==== The data

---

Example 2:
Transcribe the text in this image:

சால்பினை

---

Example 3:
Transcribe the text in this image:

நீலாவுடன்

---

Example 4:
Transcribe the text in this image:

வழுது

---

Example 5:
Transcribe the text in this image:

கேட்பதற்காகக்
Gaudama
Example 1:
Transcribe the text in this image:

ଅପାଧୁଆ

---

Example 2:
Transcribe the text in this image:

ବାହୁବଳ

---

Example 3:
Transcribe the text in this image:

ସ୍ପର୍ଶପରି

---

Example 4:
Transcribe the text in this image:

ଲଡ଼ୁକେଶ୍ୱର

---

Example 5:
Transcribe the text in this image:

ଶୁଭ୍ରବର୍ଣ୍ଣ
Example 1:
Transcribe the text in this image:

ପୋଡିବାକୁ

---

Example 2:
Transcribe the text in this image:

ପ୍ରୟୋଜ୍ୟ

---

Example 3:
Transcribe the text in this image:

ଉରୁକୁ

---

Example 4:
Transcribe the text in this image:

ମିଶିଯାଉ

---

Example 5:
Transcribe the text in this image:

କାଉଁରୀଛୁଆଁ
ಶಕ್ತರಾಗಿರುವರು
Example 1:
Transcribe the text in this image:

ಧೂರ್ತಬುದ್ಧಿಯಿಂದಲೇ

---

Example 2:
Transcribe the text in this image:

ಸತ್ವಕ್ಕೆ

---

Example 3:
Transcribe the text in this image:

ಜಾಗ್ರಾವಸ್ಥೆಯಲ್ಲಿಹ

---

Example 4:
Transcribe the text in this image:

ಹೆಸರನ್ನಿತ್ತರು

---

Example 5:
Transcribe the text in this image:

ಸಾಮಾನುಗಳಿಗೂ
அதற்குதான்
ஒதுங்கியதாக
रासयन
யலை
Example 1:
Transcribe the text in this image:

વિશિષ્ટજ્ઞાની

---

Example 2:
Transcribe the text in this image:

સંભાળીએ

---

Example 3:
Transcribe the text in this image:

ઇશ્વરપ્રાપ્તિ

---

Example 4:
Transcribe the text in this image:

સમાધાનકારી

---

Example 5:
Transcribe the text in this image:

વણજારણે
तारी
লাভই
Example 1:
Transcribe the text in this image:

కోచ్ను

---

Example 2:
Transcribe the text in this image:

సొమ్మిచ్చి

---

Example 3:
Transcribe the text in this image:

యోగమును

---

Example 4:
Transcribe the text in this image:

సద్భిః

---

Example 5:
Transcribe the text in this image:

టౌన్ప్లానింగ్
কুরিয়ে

========

Instructions to follow ::
Verbatim reproduction of the entries is required.

Response below ::
---

Example 2:
Transcribe the text in this image:

சால்பினை

---

Example 3:
Transcribe the text in this image:

நீலாவுடன்

---

Example 4:
Transcribe the text in this image:

வழுது

---

Example 5:
Transcribe the text in this image:

கேட்பதற்காகக்
Gaudama
Example 1:
Transcribe the text in this image:

ଅପାଧୁଆ

---

Example 2:
Transcribe the text in this image:

ବାହୁବଳ

---

Example 3:
Transcribe the text in this image:

ସ୍ପର୍ଶପରି

---

Example 4:
Transcribe the text in this image:

ଲଡ଼ୁକେଶ୍ୱର

---

Example 5:
Transcribe the text in this image:

ଶୁଭ୍ରବର୍ଣ୍ଣ
Example 1:
Transcribe the text in this image:

ପୋଡିବାକୁ

---

Example 2:
Transcribe the text in this image:

ପ୍ରୟୋଜ୍ୟ

---

Example 3:
Transcribe the text in this image:

ଉରୁକୁ

---

Example 4:
Transcribe the text in this image:

ମିଶିଯାଉ

---

Example 5:
Transcribe the text in this image:

କାଉଁରୀଛୁଆଁ
ಶಕ್ತರಾಗಿರುವರು
Example 1:
Transcribe the text in this image:

ಧೂರ್ತಬುದ್ಧಿಯಿಂದಲೇ

---

Example 2:
Transcribe the text in this image:

ಸತ್ವಕ್ಕೆ

---

Example 3:
Transcribe the text in this image:

ಜಾಗ್ರಾವಸ್ಥೆಯಲ್ಲಿಹ

---

Example 4:
Transcribe the text in this image:

ಹೆಸರನ್ನಿತ್ತರು

---

Example 5:
Transcribe the text in this image:

ಸಾಮಾನುಗಳಿಗೂ
அதற்குதான்
ஒதுங்கியதாக
रासयन
யலை
Example 1:
Transcribe the text in this image:

વિશિષ્ટજ્ઞાની

---

Example 2:
Transcribe the text in this image:

સંભાળીએ

---

Example 3:
Transcribe the text in this image:

ઇશ્વરપ્રાપ્તિ

---

Example 4:
Transcribe the text in this image:

સમાધાનકારી

---

Example 5:
Transcribe the text in this image:

વણજારણે
तारी
লাভই
Example 1:
Transcribe the text in this image:

కోచ్ను

---

Example 2:
Transcribe the text in this image:

సొమ్మిచ్చి

---

Example 3:
Transcribe the text in this image:

యోగమును

---

Example 4:
Transcribe the text in this image:

సద్భిః

---

Example 5:
Transcribe the text in this image:

టౌన్ప్లానింగ్
কুরিয়ে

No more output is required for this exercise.